God didn’t. God often doesn’t. The pious young (despite youth’s general reputation for rebellion) are uncomfortable with the way he plays hide and seek, shows up in the wrong places, overturns furniture, breaks rules. We need the order, the expectations. Little by little, however, these constructs can seem like the next best thing to reality that is always enlarging boundaries, stretching envelopes.

I am speaking for myself here, of course, and not for the many white-haired ecclesiastics who would regard these opinions as hopelessly jejune. Authorities are invariably older men, curmudgeons in fact or in the making, whose numbers would seem to invalidate my claim that 50 marks an opening up. Even in my own case, moreover, the generalizations I have made must be qualified for even me to buy them. Increasing respect for the mystery of life, for instance, has not led me to a tolerance of murk. My belief in an improvisational God does not mean that I could stomach improvised liturgies week after week. Structures are important and distinctions need to be made. Baptism is the Christian rite of initiation (at least most of the time) and participation in communion comes with a larger commitment of faith (except when it happens to be the first step toward faithfulness).

Yet the qualifying parentheses mount and the rules require their exceptions. It was not always so. When I was a teenager, I loved the clarity of catechisms, the possibility that there was an answer to every question—a text to give proof. The impulse is still there, but experience is the great teacher and lets the questions remain unanswered. And why shouldn’t they remain open and the horizon be a luminous, receding, hopeful blank?
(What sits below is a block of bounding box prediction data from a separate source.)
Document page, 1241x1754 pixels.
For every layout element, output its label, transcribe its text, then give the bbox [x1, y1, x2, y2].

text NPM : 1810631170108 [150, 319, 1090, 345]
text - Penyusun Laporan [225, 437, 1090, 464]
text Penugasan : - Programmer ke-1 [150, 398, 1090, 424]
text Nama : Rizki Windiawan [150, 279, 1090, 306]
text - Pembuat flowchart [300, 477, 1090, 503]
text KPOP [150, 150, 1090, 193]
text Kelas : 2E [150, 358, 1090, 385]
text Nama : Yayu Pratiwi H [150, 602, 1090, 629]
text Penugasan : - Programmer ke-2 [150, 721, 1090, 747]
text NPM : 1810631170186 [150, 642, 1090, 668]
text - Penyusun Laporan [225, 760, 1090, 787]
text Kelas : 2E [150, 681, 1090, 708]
For me, Father James Flye put it best decades ago, at an adult education hour held between services in my parish’s parochial school dining room. Father Flye was well known as the friend and mentor of the writer James Agee. Despite his diffidence, not to mention his advanced years, Father Flye had been asked to speak about his faith in “personal terms”—it was the 1970s, after all. I recall that he gave a brief history of his vocation and some considerations on “the church today.” I remember looking surreptitiously at my watch, hoping that before the hour was over he would reveal something not yet published about Agee. He did not.

Instead, as the 11:15 early birds came foraging for coffee, he stopped speaking when he arrived where he wanted to end. He said something like this: “The older I get, the more I realize that God is an ocean. A vast ocean. There is no far shore I can see, no bottom. The picture, you see, is always bigger; the ocean just goes on.”

Maybe he said something else that I don’t remember. For the longest time, we all just sat there. The silence made me nervous, and I recall wondering if this ancient man (hunched over, eyes watery and foot tapping) had finally “lost it.” But no. Father Flye had just finished giving us the bigger picture in his own personal terms: the horizon limitless, the boundary between sky and sea lost in radiance. There was no reason to worry about the time or to say anything more; nor did any of us even think of moving. We were in the presence of an old man with a mature faith—someone who had grown up into God.